Defending one’s portfolio has become the single most important priority for servicers. Michael Nierenberg, Chairman, CEO, and President of New Residential Investment, who services approximately 4 million borrowers, used the word “recapture” six times during their Q2 2020 earnings call on July 22, 2020. It is top-of-mind for every servicer, especially after Rocket (Quicken Loans) released its S-1 in July, which stated a 75% overall retention rate through the first two quarters of 2020, up from 63% in 2019. That’s more than 3.5 times better than the industry average.

Before COVID-19 wreaked havoc and drove down mortgage rates, servicers were recapturing one out of five borrowers with re-finances being easier to recapture than purchases.
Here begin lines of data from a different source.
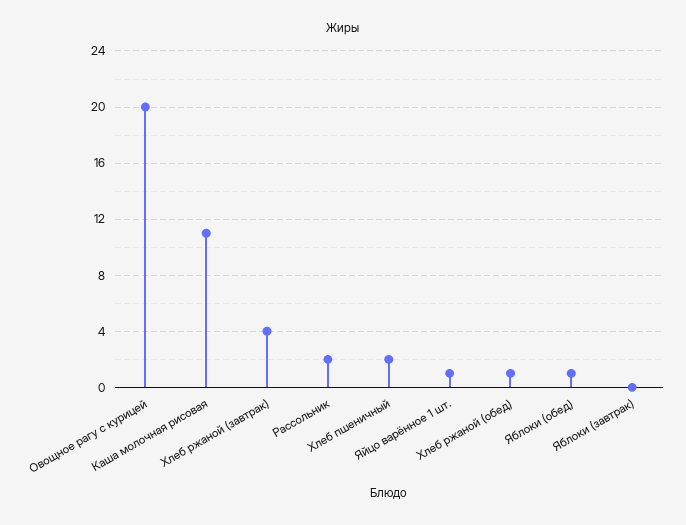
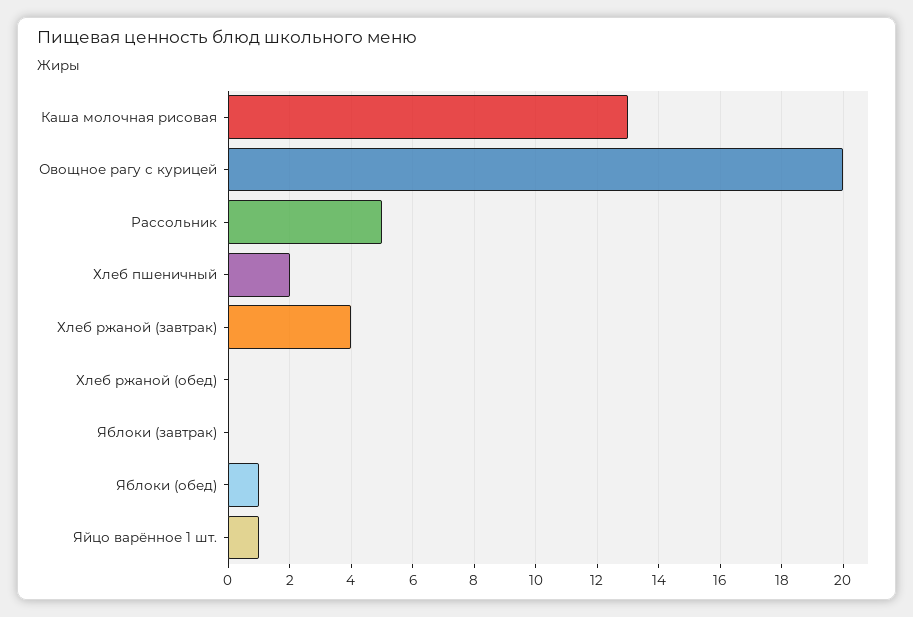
  {
    "Овощное рагу с курицей": 20,
-   "Каша молочная рисовая": 11,
+   "Каша молочная рисовая": 13,
    "Хлеб ржаной (завтрак)": 4,
-   "Рассольник": 2,
+   "Рассольник": 5,
    "Хлеб пшеничный": 2,
    "Яйцо варённое 1 шт.": 1,
-   "Хлеб ржаной (обед)": 1,
+   "Хлеб ржаной (обед)": 0,
    "Яблоки (обед)": 1,
    "Яблоки (завтрак)": 0
  }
However, those easier refinance recaptures have become more and more difficult for many servicers as origination volume hits record levels and capacity continues to be an issue. Having too much volume and generating more revenue per funded loan than usual is a great problem to have for the origination side of the business, but it’s when those overseeing the servicing side lose sleep, especially when current borrowers are call-ing in and can’t get anyone on the phone to help them get a lower rate and are forced to seek help elsewhere.